# [Supplied text]
BEGIN
Socialized medicine has been the goal of Progressives for over 100 years. Yes, since the days of President Teddy Roosevelt, the first Progressive president, there has been a move to socialize all medical care. That means government control of healthcare.
ObamaCare was passed in 2010 without a single Republican vote, but it represented a major step forward in this process of socializing medicine. At the time, Vice President Joe Biden was caught on a hot mike telling President Barack Obama “This is a big f______ing deal!” Yes, Joe, it is.
Recognizing it was politically impossible to come right out and say they wanted socialized medicine, the Obama Administration pushed through the Affordable Care Act with a provision that forced all states to accept expansion of Medicaid to previously ineligible Americans. However, the Supreme Court struck down this provision of the bill and left it up to the states to decide if they wanted to expand their Medicaid.
The expansion of Medicaid in the ACA (ObamaCare) called for no cost to the states for three years, but thereafter they would have to pick up the tab. This bargain with the devil has had severe consequences for many states who accepted the deal.
END
# [Task instructions]
1. Answer these from the text on socialized medicine:
(a) Who is called the first Progressive president?
(b) In what year was ObamaCare passed?
(c) For how many years did the Medicaid expansion cost the states nothing?
2. For each statement, say whether it agrees with the text on socialized medicine, and quote the words that decide it.
(a) ObamaCare passed with some Republican votes.
(b) The Supreme Court struck down the rule that forced all states to expand Medicaid.
(c) States had to pay for the Medicaid expansion from the first year.
3. Copy word for word the part of the text on socialized medicine between "Recognizing it was" and "accepted the deal.", inclusive.

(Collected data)
BEGIN
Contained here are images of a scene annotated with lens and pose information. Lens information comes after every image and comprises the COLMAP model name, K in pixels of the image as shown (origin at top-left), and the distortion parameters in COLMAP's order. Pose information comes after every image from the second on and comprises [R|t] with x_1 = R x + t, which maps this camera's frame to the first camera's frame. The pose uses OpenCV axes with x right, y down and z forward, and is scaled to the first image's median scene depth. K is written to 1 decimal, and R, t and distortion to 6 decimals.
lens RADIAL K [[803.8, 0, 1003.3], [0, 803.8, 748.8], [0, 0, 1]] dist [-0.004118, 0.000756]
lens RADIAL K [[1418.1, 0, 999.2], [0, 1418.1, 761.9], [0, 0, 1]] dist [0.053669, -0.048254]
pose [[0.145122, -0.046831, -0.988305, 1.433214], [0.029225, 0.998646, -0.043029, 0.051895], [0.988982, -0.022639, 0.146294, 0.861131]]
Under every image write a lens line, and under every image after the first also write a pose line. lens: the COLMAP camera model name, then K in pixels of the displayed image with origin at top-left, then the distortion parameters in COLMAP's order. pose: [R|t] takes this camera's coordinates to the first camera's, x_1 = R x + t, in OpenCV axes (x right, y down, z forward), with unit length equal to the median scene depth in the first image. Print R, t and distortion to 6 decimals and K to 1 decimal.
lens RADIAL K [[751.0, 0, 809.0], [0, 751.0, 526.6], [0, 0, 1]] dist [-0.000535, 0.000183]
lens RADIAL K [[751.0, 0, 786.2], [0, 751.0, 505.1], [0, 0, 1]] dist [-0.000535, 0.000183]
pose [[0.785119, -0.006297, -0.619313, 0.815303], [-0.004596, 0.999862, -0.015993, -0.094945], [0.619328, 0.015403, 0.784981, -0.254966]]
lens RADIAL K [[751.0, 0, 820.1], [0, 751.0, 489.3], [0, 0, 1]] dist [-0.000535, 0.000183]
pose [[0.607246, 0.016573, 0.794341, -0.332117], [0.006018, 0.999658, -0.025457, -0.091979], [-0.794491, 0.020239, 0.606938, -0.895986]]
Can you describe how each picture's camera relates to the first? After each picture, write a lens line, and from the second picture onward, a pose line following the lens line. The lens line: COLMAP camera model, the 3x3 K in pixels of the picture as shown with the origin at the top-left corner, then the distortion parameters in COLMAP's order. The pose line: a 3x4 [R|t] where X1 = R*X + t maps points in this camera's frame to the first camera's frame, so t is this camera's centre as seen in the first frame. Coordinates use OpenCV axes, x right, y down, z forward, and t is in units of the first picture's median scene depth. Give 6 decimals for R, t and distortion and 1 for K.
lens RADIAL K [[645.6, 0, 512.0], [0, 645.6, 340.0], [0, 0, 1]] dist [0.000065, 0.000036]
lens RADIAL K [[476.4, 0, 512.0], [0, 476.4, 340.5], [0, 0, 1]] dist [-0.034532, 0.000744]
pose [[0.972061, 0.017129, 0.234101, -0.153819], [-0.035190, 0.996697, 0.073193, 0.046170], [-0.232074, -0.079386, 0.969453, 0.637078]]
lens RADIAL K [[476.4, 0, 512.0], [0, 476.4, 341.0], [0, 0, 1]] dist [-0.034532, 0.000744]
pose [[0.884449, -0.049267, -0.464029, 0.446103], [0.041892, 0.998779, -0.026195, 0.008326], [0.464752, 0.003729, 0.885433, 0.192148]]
END
# [Answer set]
1.
(a) President Teddy Roosevelt
(b) 2010
(c) Three years

2.
(a) No: "was passed in 2010 without a single Republican vote"
(b) Yes: "the Supreme Court struck down this provision of the bill and left it up to the states to decide if they wanted to expand their Medicaid"
(c) No: "called for no cost to the states for three years, but thereafter they would have to pick up the tab"

3.
Recognizing it was politically impossible to come right out and say they wanted socialized medicine, the Obama Administration pushed through the Affordable Care Act with a provision that forced all states to accept expansion of Medicaid to previously ineligible Americans. However, the Supreme Court struck down this provision of the bill and left it up to the states to decide if they wanted to expand their Medicaid.
The expansion of Medicaid in the ACA (ObamaCare) called for no cost to the states for three years, but thereafter they would have to pick up the tab. This bargain with the devil has had severe consequences for many states who accepted the deal.